The UK looks destined to partake in the European Elections next month. With the impasse that has engulfed politics in Westminster looking endless as MPs gallop off on holiday, the British public could get the first real chance to have its say on the Brexit process three years down the line. It’s a huge opportunity for those of us still wanting to Remain in the EU to take a foothold – but, as of writing, we are destined to blow it.
Among the many faults of the Remain campaign in 2016 was an air of complacency. From then-prime minister David Cameron all the way down to the average pro-EU voter, there was a general sense that the fear factor of abandoning the status quo would take hold, just as it did in Scotland two years prior and Remain would win. Clearly, that was not to be.
In 2019, nearly three years after the referendum, this sense of complacency looks nowhere near diminished. With ‘no-deal’ seemingly off the table for good, many Europhiles have argued passionately that the best way to Remain in the EU is to hold another referendum. It’s a policy that has been rebuffed by the government and parliament itself – yet in essence it is still within reach.
A so-called People’s Vote is not, never has been, and probably won’t be an inevitable solution to the current Brexit gridlock, but there is probably going to be an election next month to the European Parliament and there is nothing stopping us from seizing it as a proxy plebiscite.
Unlike the 2017 General Election which saw a silent pact between both larger parties to avoid discussing the EU, a policy area they are both weak on, this election provides a real chance for a retrospective vote in which Brexit is the sole concern. There is reason to believe, given the Article 50 end date, that any MEPs elected by the UK will sit in Brussels for a maximum of three months, meaning any pledges in the campaign unrelated to Brexit are irrelevant.
Those of us who still want to remain in the European Union must mobilise and vote accordingly. It’s a no-brainer, right?
Well, no. Because that pesky Remainer complacency is coming back to bite us all on the backside yet again. YouGov’s latest polling has the Brexit Party and Ukip on 34% combined, Labour on 22%, the Tories on 15% and the pro-EU parties on just 29% between them.
Break that down even further and Leave voters are staying true to themselves with nine out of 10 supporting pro-Brexit parties, whereas less than half of Remainers are planning to back parties opposed to Brexit. Instead, pro-EU voters are continuing to fetishise to an extent the Conservative Party, but mostly the Labour Party in the blind hope that they will somehow see the error of the ways and come out against Brexit.
But let’s recap, we’re talking about a Tory government that has embarked on a three year long Brexit crusade to appease its most ardent hard-line Brexiteers in a self-indulgent move to soothe its internal divisions and Labour has plodded alongside them almost every step of the way.
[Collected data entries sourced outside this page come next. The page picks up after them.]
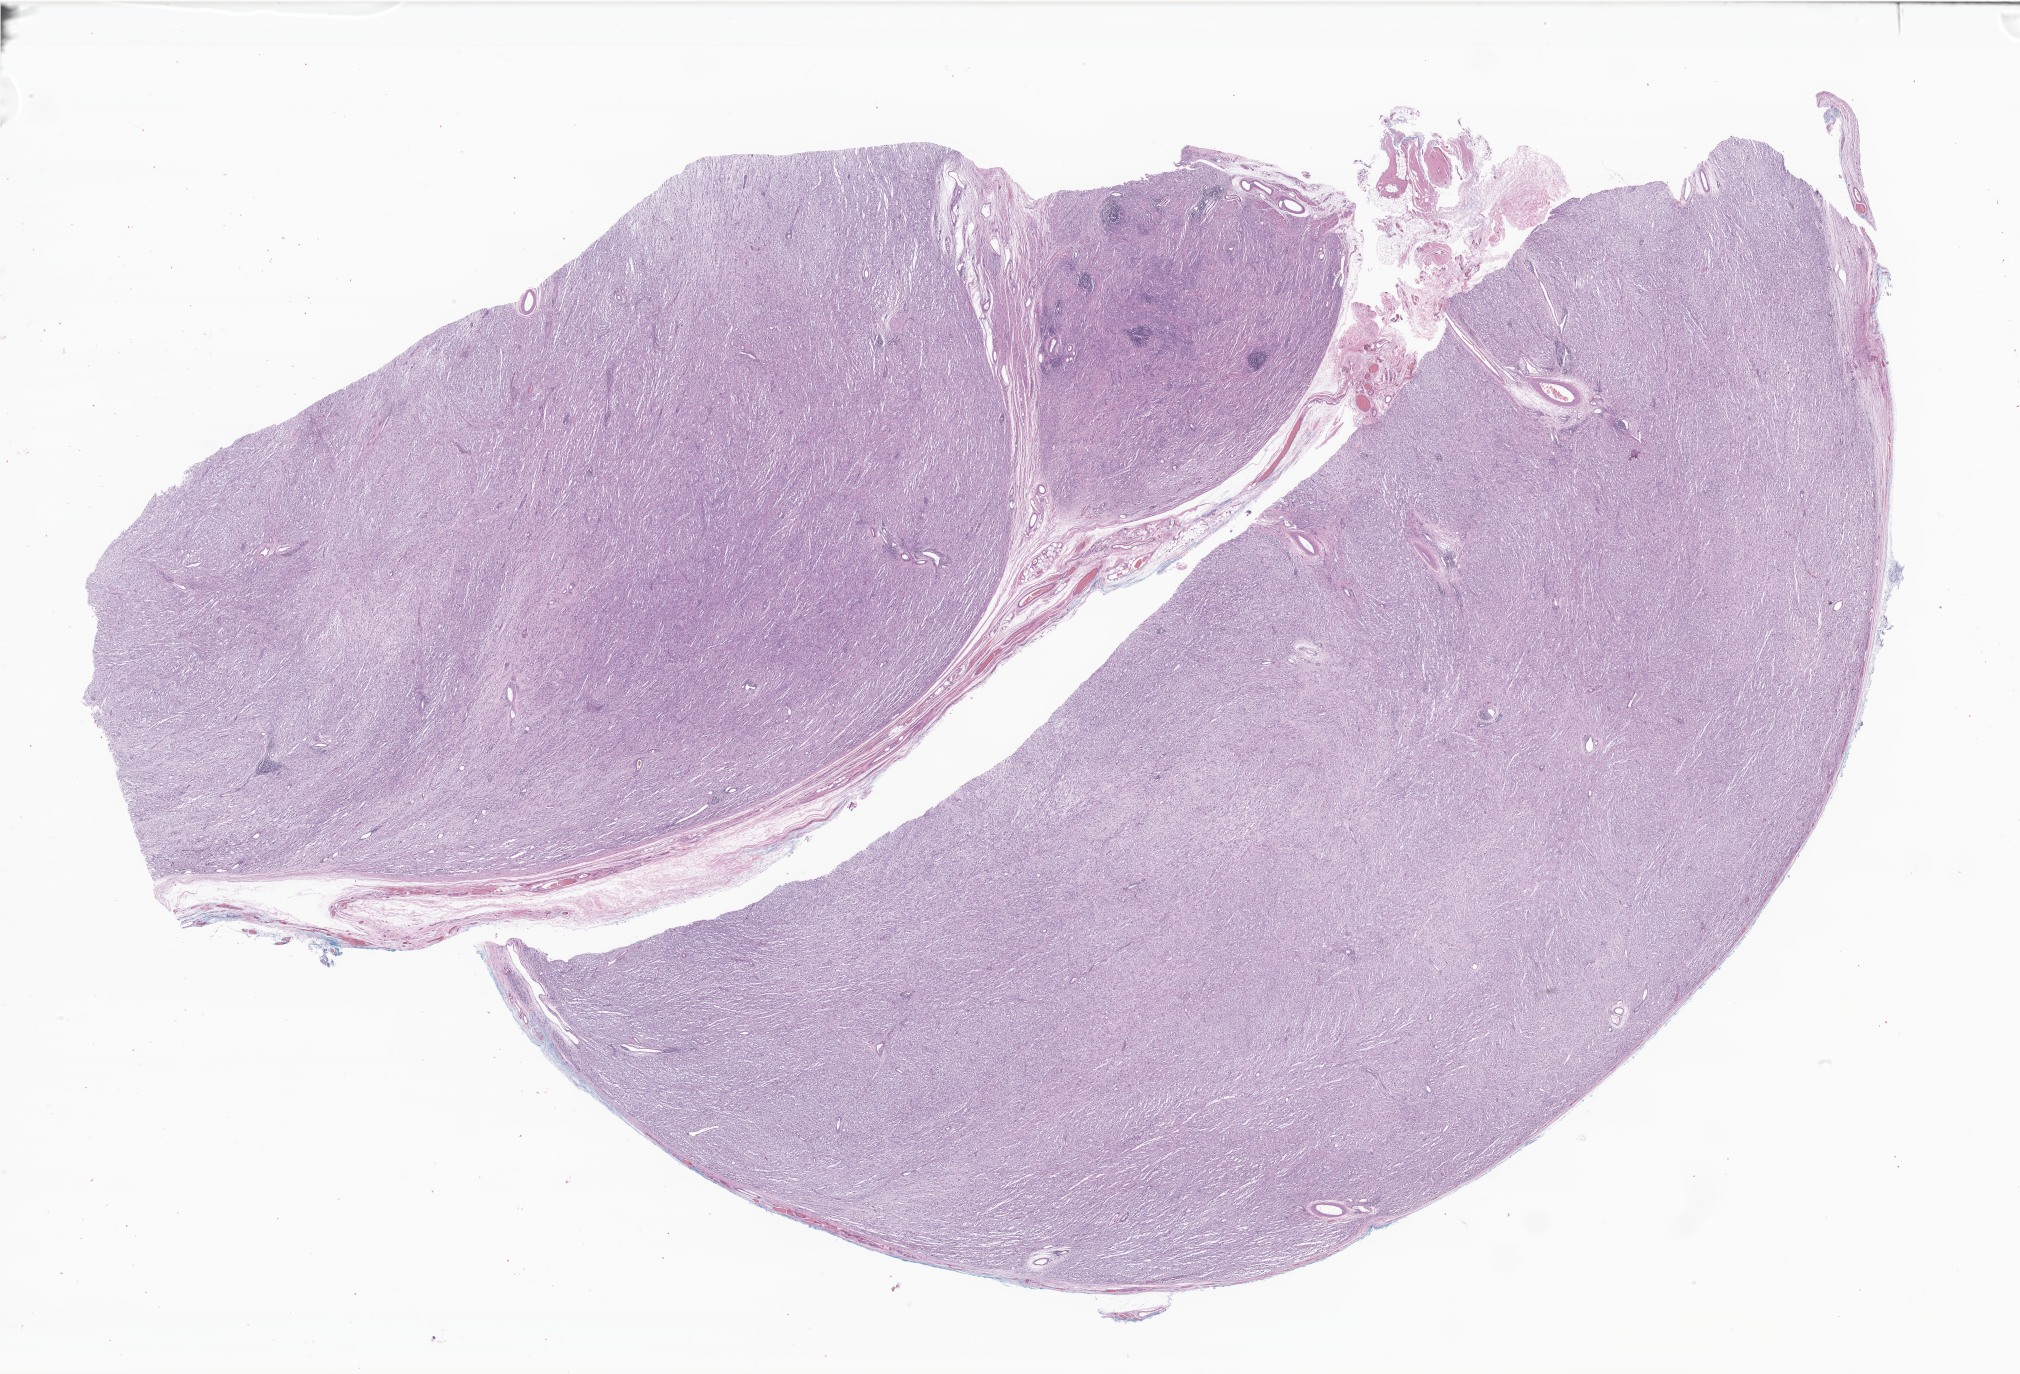
Digitized H&E-stained section of tumor tissue from the descended testis — low-resolution overview of the scanned area, about 34.1 x 23.2 mm. Formalin-fixed, paraffin-embedded (FFPE) tissue. Patient: male, age 44 months.
Diagnosis: Embryonal rhabdomyosarcoma, NOS.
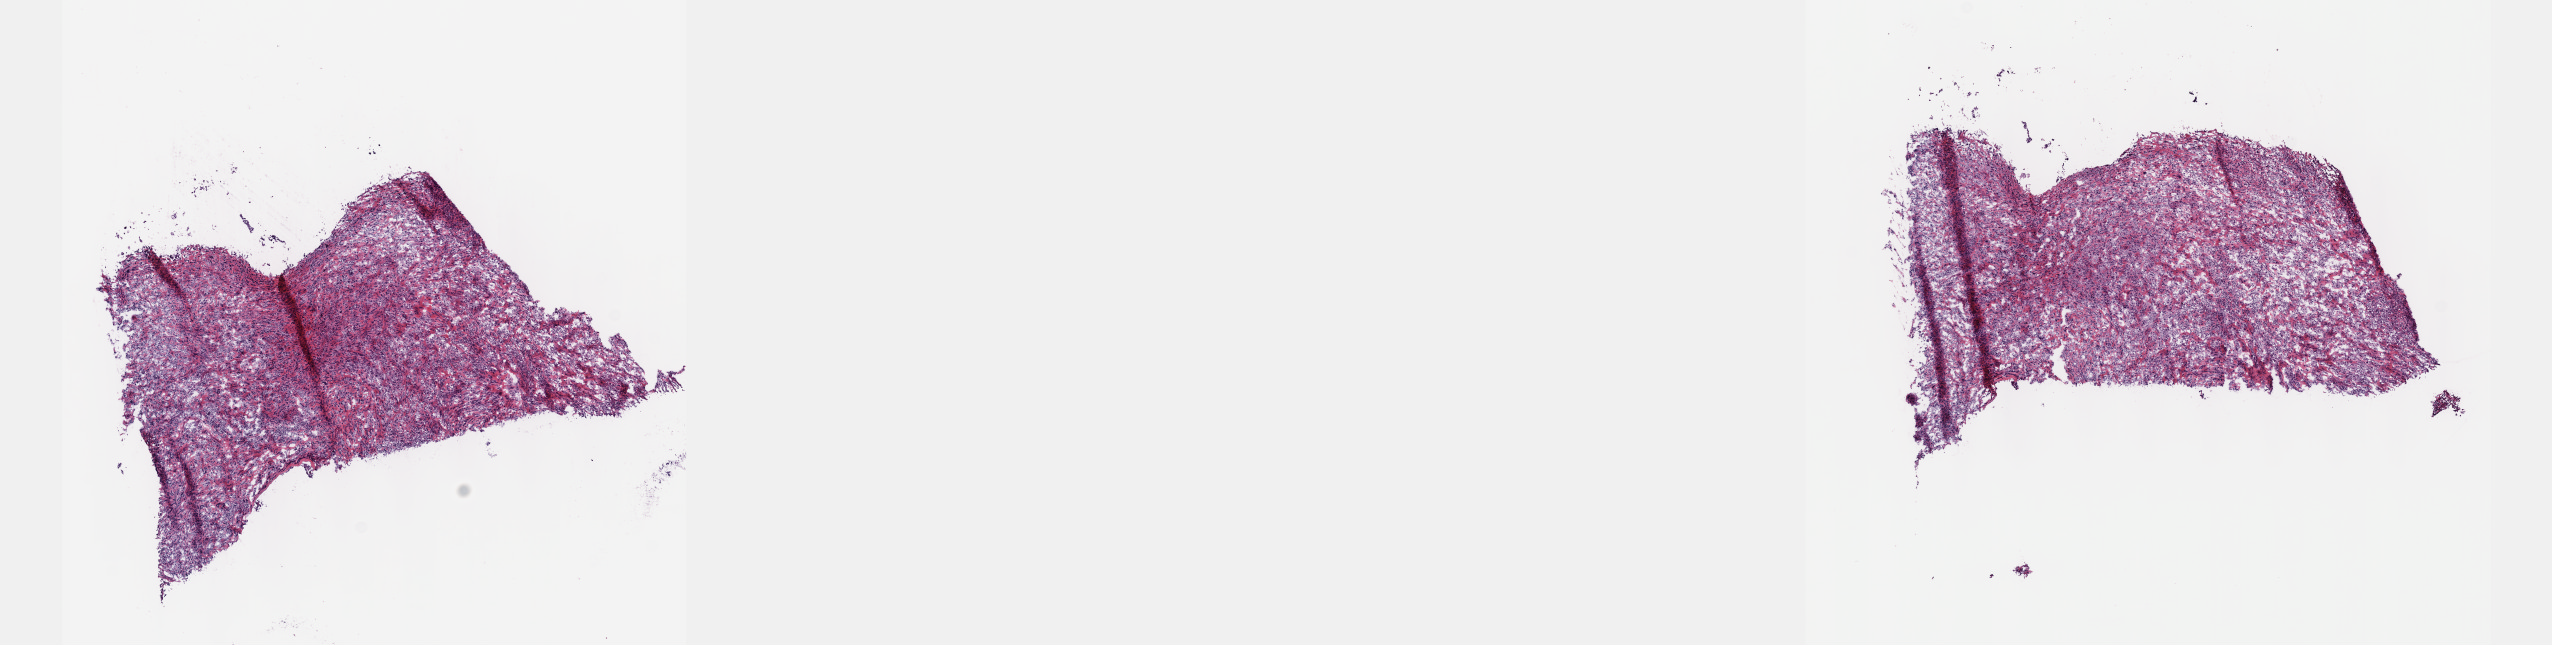
Hematoxylin and eosin (H&E) stained whole-slide image — shown as a low-resolution overview of the whole scanned area (about 20.6 x 5.2 mm, from a 40x scan), frozen section, primary tumour sample from the liver. Male patient; age at initial diagnosis 56 years.
Histologic diagnosis: Hepatocellular carcinoma, NOS.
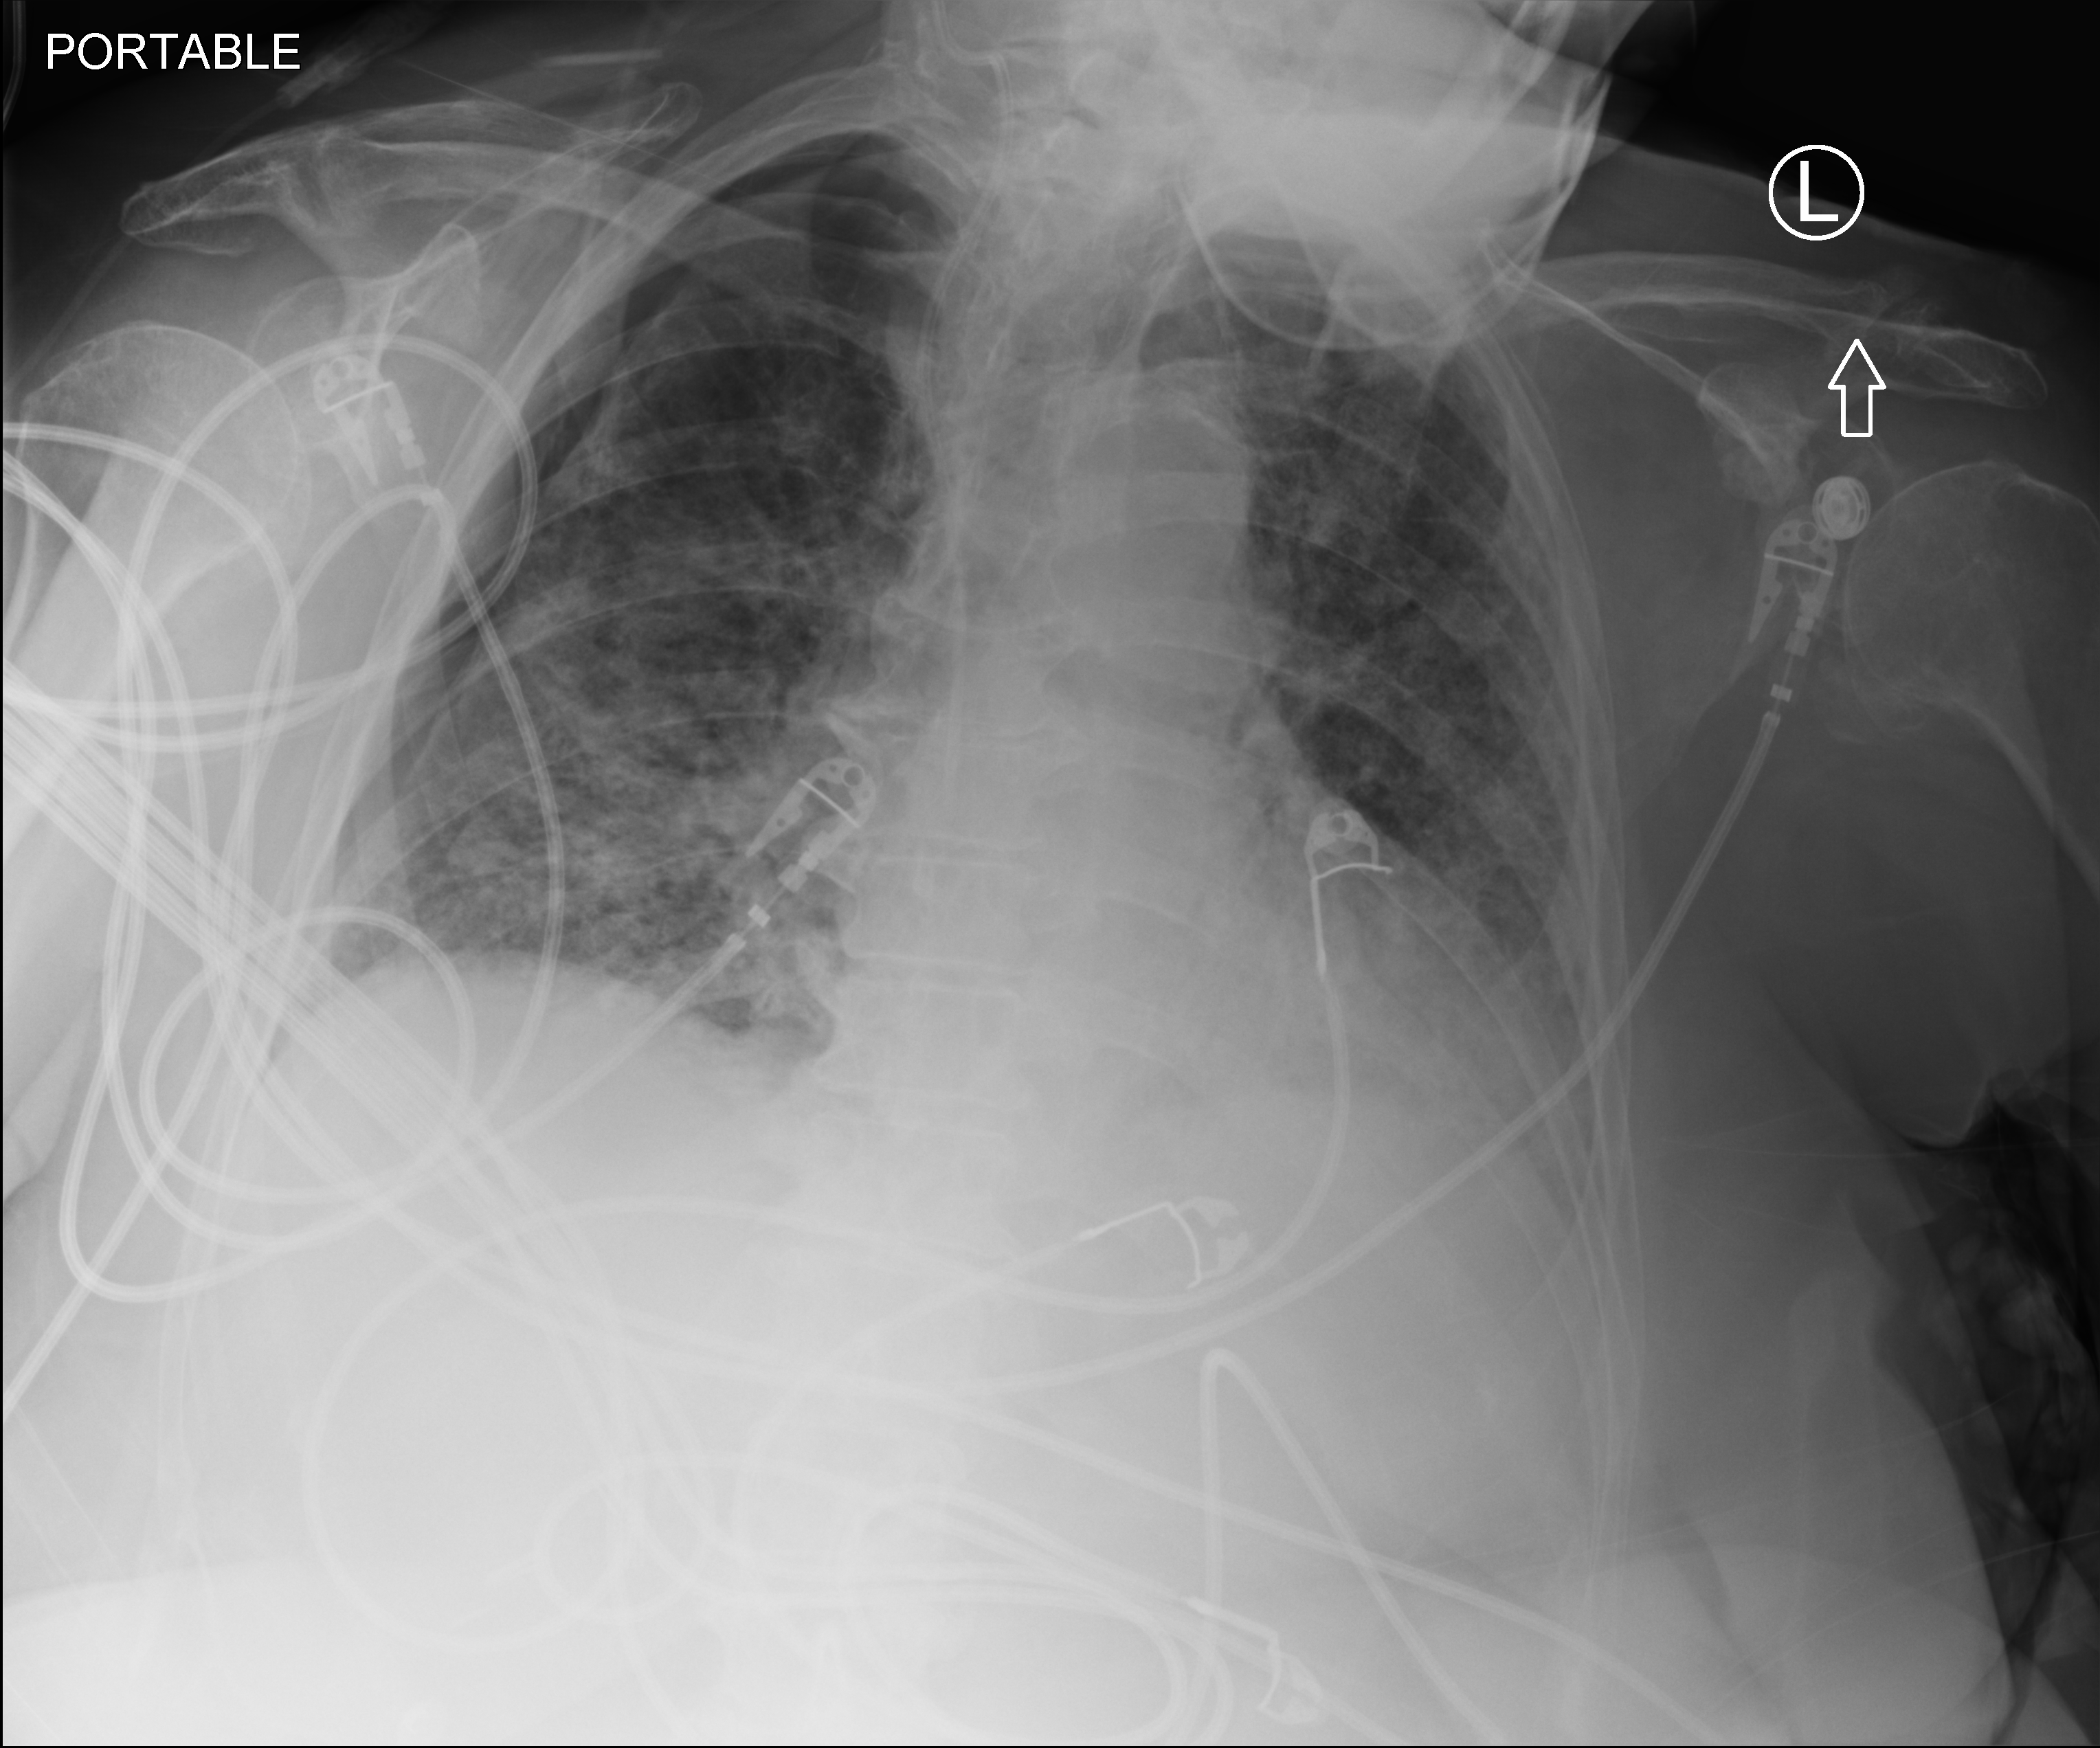
Portable chest radiograph; anteroposterior (AP) projection. Patient hospitalised with COVID-19; female, aged 75–90 years.
Admission-level facts for this patient (not findings on this image; timing relative to this image not recorded): admitted to intensive care during this hospital stay: no; mechanically ventilated during this hospital stay: yes.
The pair of them are even colluding behind closed doors to ensure there is a consensus to get us out of the EU by any means possible. The idea that Labour would ever fully back a People’s Vote has been a cynical ploy from the start to placate many of its Remain-leaning voters – and frustratingly, it looks like it’s worked.
In the same survey, YouGov asked its respondents how they would vote if Labour supported leaving the EU but remaining in the Customs Union (which is essentially their position by the way) and their vote falls 7 points to 15%, and Remain parties’ share rises to 37%. This shows that a fair portion of voters still believe the Labour Party is more pro-EU than they actually are. It’s a myth that could yet be the death knell of the Remain campaign.
The point is, Remainers, no matter what their political creed cannot be precious or tribal over who is offering Remain as an option. There are five parties; the Liberal Democrats, the Greens, the SNP, Plaid Cymru and Change UK all offering a route out of Brexit – any vote for another party will be interpreted as a vote for Brexit.
It really is that important. If you want to Remain, shirk your party hat, hold your nose and vote for one of the above. Sure, Leavers have it easier, they can vote for more parties, and larger parties, demarcated as pro-Brexit but you can bet they won’t succumb to any such complacency regardless – and if Remainers want to keep their hopes of staying in the EU alive, they cannot afford to either.